Giovanni Buttarelli,
Garante per la protezione dei dati personali - Italia

Traduzione non ufficiale
a cura dell´Ufficio del Garante

Da questo Workshop sono già emerse molte idee interessanti.

Ci sono varie proposte, che dovremo cercare di armonizzare nel pomeriggio.

C’è però un filo conduttore tra gli interventi di ieri e di stamane: malgrado i molti sforzi, le norme opt-in approvate in molti Paesi, l’armonizzazione delle regole in Europa, i codici deontologici promossi, alcune tecniche specie di filtraggio, la sensibilizzazione culturale, il fenomeno dello spamming non è ancora sensibilmente ridotto e in alcuni Paesi è ancora oggi in corposo aumento.

Una seconda considerazione mi sembra sottesa a vari interventi: ci vuole un approccio globale su scala mondiale, caratterizzato dall’interazione di molti approcci e strumenti, anziché su soluzioni basate solo sulla repressione o sulla self-regulation o su interventi educativi.

Prima di fare qualche considerazione generale, vorrei portarvi la recente esperienza italiana, molto aggressiva nei confronti dello spam ma inefficace in alcuni casi specifici.

Nel mio Paese siamo stati tra i primi a seguire l’approccio opt-in, fin dal 1996, tutelando tutti i destinatari, sia persone fisiche sia persone giuridiche. Nel mio Paese lo spamming è anche un reato, se c’è un fine di profitto o l’intento di danneggiare il destinatario. Queste regole sono state confermate due volte dal nostro legislatore nazionale, nel 1998 e nel 2003.

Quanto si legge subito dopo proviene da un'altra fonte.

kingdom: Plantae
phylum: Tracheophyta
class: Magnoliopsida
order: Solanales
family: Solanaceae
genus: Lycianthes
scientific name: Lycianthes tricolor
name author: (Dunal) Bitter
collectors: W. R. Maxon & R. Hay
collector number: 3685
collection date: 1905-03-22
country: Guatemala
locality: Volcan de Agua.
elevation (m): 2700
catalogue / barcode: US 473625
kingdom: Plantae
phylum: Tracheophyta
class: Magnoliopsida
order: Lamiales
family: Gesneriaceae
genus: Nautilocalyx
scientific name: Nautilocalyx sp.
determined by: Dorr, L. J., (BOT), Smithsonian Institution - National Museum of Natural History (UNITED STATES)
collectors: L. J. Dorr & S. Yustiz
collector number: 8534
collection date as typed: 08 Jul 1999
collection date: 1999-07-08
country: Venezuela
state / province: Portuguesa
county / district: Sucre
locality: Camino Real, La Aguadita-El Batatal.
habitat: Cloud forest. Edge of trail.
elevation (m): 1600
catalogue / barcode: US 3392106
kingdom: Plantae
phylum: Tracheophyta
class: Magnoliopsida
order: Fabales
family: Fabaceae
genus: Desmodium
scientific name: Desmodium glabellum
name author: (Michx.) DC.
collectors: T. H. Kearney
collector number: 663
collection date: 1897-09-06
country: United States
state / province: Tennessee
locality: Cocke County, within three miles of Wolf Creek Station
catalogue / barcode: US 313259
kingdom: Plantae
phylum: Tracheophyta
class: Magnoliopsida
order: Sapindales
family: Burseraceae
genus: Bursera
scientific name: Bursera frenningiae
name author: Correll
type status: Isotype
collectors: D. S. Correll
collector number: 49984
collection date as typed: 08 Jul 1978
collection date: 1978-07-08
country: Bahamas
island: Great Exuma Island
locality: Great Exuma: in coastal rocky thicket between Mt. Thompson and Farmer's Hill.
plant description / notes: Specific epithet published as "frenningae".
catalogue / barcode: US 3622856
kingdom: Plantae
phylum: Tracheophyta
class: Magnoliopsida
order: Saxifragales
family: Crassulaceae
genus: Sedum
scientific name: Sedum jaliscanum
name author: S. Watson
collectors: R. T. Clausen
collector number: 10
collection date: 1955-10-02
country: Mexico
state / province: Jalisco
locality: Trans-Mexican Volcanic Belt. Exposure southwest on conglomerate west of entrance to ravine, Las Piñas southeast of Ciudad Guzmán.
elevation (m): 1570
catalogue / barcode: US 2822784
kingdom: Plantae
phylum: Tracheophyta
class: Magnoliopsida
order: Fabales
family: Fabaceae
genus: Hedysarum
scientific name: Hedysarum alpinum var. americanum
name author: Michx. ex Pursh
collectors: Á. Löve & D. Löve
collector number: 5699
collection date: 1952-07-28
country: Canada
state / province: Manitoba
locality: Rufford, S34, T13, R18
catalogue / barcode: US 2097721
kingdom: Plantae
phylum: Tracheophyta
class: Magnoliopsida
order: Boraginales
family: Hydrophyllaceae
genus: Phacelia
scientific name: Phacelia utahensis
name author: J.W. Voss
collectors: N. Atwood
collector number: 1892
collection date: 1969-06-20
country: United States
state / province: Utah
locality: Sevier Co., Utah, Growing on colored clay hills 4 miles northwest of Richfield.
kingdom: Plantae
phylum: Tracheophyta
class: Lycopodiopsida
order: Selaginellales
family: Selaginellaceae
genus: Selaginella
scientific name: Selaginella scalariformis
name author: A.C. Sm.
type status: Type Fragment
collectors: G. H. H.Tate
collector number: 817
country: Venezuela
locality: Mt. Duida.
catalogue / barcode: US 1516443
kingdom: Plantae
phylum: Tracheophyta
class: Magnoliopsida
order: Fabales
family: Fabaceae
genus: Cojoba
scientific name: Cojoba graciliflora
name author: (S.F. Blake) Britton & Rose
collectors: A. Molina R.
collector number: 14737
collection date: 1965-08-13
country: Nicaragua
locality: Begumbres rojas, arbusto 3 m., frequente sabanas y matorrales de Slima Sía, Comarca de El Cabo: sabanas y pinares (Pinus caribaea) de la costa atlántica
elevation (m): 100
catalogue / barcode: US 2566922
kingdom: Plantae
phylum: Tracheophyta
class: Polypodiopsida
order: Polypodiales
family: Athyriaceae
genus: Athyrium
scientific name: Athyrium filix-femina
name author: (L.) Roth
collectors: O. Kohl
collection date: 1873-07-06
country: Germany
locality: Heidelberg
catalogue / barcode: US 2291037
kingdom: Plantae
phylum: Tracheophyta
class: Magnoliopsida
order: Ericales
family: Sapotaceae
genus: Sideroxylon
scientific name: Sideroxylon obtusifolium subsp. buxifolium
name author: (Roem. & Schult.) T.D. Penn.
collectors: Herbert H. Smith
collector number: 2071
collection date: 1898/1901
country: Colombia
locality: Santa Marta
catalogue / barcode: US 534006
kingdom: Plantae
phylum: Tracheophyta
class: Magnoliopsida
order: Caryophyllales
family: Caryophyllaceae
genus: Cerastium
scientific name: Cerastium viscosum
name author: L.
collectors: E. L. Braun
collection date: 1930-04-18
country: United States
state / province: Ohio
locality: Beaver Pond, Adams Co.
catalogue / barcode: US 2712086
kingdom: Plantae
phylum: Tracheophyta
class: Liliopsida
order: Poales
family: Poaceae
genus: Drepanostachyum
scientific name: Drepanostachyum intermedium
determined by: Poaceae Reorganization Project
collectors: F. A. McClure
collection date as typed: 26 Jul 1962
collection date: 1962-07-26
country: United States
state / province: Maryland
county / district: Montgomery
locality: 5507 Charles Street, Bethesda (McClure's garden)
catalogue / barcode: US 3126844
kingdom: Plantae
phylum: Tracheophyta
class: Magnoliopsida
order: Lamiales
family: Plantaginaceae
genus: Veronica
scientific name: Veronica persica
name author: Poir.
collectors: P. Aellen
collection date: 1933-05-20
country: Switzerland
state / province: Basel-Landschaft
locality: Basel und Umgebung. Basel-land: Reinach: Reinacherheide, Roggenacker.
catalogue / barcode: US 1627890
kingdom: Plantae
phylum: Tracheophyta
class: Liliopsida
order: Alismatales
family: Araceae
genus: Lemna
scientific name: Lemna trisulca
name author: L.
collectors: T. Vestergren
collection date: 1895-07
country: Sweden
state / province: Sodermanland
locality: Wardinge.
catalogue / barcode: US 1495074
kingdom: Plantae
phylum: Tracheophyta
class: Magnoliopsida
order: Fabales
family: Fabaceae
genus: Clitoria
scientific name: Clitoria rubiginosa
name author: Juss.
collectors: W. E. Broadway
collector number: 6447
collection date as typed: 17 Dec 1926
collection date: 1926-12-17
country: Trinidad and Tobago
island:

Devo ammettere che non abbiamo maturato un’esperienza particolarmente consistente per quanto riguarda la cooperazione quotidiana con altri Paesi in materia di enforcement. Abbiamo avuto moltissimi casi ed ottimi esempi in cui abbiamo potuto scambiare informazioni ed ottenere l’esecuzione di nostri provvedimenti, in Europa come in Australia, in Canada e negli USA; tuttavia, ciò ha riguardato soprattutto altre problematiche, diverse dallo spamming.

La nostra Autorità di protezione dei dati personali da 2/3 anni è impegnata massicciamente: abbiamo adottato vari provvedimenti, anche di carattere generale, con i quali abbiamo toccato i vari aspetti del consenso e dell’informativa.

Abbiamo ribadito più volte che è vietato utilizzare software che rastrellano indiscriminatamente dati disponibili in rete (ad esempio in forum o newgroups), o creano automaticamente indirizzi senza neanche verificare a chi pervengono o se sono attivi.

Abbiamo sanzionato l’utilizzo commerciale di indirizzi di posta elettronica che erano stati pubblicati su siti di pubbliche amministrazioni e di aziende per specifiche finalità.

Ci siamo occupati della pubblicità delle liste anagrafiche degli abbonati ai provider, e degli elenchi delle persone che hanno registrato i nomi a dominio.

Abbiamo affermato più volte il principio della libertà del consenso, che non si può estorcere ad un utente solo perché si fornisce un altro servizio.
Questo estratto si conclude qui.